A strong academic record is certainly important, but it’s been my experience that academic record is not the only indicator of our students’ future success. Employers have also found out that personal traits may be more important than academic record. The traits that seem to be the secret to career success are:
- Attitude – Having a positive can-do approach to everything. Confidence can be tough for students especially after a rough semester or a transition from one level to another.
- Teamwork – Being able to work with others and feeling comfortable entrusting others to perform as they should. (This is tough for some of our top students especially as it relates to our CPM Mathematics program.)
- Communication Skills – This is the ability to connect with others in a variety of situations. Surprisingly it’s not so much the ability to write or give presentations, but having a genuine ability to relate to others. In a day of electronic technologies, our students have limited appreciation of what real human communications is all about.
- Work Ethic – This is the ability and discipline to put forth effort to achieve. This is something that all of our students have been developing.

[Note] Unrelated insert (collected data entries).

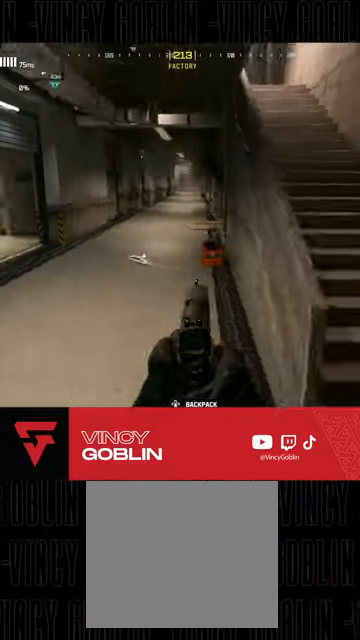
{"buttons": [], "left_stick": "up", "right_stick": "center", "events": [[33, "left_stick", "up-left"], [100, "L3", "down"], [167, "right_stick", "center"], [200, "left_stick", "up"], [300, "right_stick", "right"], [333, "L3", "up"], [400, "L3", "down"], [400, "right_stick", "center"], [500, "L3", "up"]]}
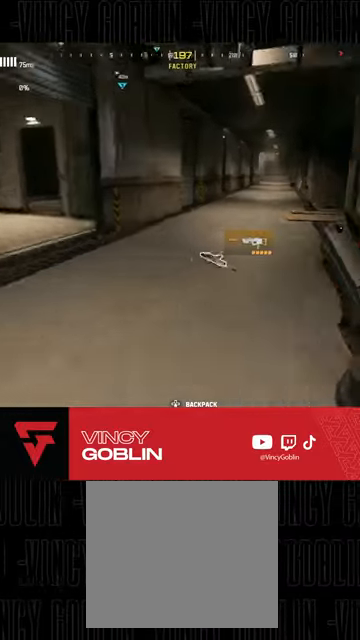
{"buttons": [], "left_stick": "left", "right_stick": "center", "events": [[67, "L3", "down"], [67, "right_stick", "right"], [200, "L3", "up"], [233, "right_stick", "center"], [333, "SQUARE", "down"], [400, "SQUARE", "up"], [433, "left_stick", "left"]]}
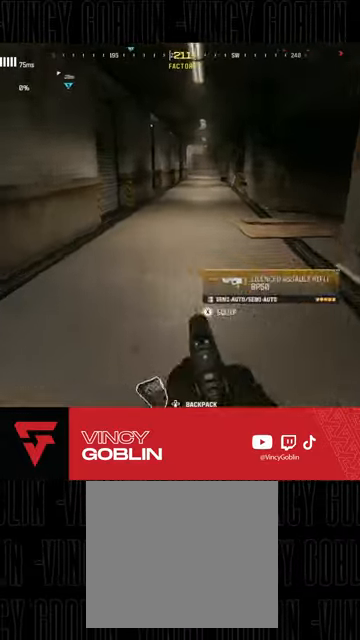
{"buttons": [], "left_stick": "up", "right_stick": "center", "events": [[33, "right_stick", "left"], [133, "left_stick", "up-left"], [200, "L3", "down"], [233, "left_stick", "up"], [267, "right_stick", "center"], [300, "L3", "up"], [367, "L3", "down"], [433, "L3", "up"]]}
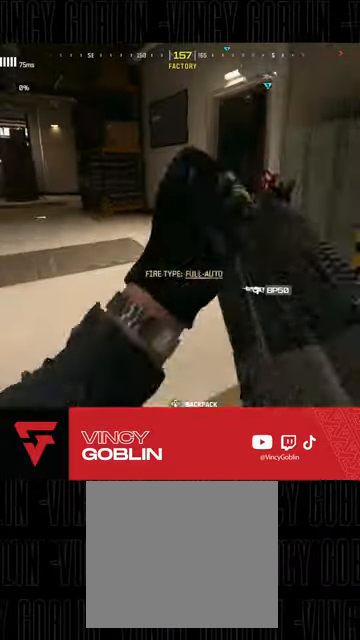
{"buttons": ["L1"], "left_stick": "up-right", "right_stick": "right", "events": [[33, "L3", "down"], [133, "L3", "up"], [167, "right_stick", "right"], [233, "L3", "down"], [267, "R3", "down"], [267, "right_stick", "center"], [400, "L3", "up"], [433, "R3", "up"], [433, "right_stick", "right"], [467, "L1", "down"], [467, "left_stick", "up-right"]]}
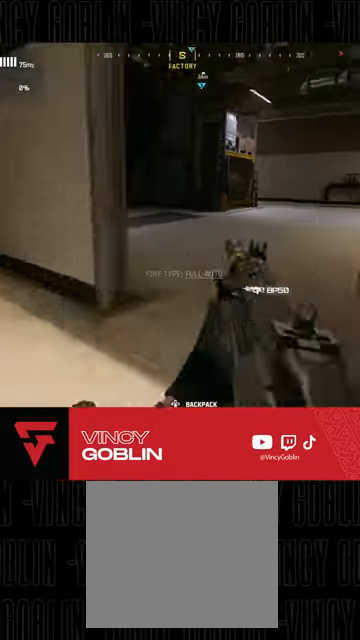
{"buttons": [], "left_stick": "up", "right_stick": "right", "events": [[100, "L1", "up"], [100, "right_stick", "center"], [167, "L3", "down"], [267, "L3", "up"], [267, "left_stick", "up"], [267, "right_stick", "left"], [367, "L3", "down"], [433, "right_stick", "center"], [467, "L3", "up"], [500, "right_stick", "right"]]}
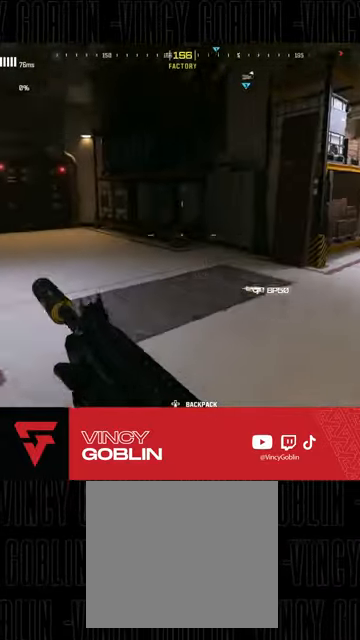
{"buttons": [], "left_stick": "center", "right_stick": "right", "events": [[167, "L1", "down"], [167, "left_stick", "up-left"], [267, "L1", "up"], [267, "right_stick", "center"], [333, "left_stick", "center"], [433, "right_stick", "right"]]}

- Problem Solving Skills – Students are getting a heavy dose of math and science, but problem solving skills relate more to the ability to see problems where others don’t, to deal with ambiguous information, to formulate an analysis approach, and to use the analysis to arrive at a decision. A lot of problem solving is based on intuition and judgment. Students can have this skill but may not perceive themselves to be strong in math.
- Consistency – Consistent performance is valued more than bursts of outstanding performance and occasional lapses of performance.
- Continuous Learning – Students need to have a passion for developing themselves outside of what they are being taught. Every great leader that I’ve known has a continuing desire to learn.
- Supporting Others – Success in any endeavor is rarely a singular activity. Students need to help each other and be willing to seek out help from others.
I hope that you will see our teachers have purposely embedded opportunities for students to develop these traits as your student goes through our schools. These traits don’t develop organically. Students, teachers and families need to be conscious of a need to develop these traits and take advantage of the opportunities provided to do so.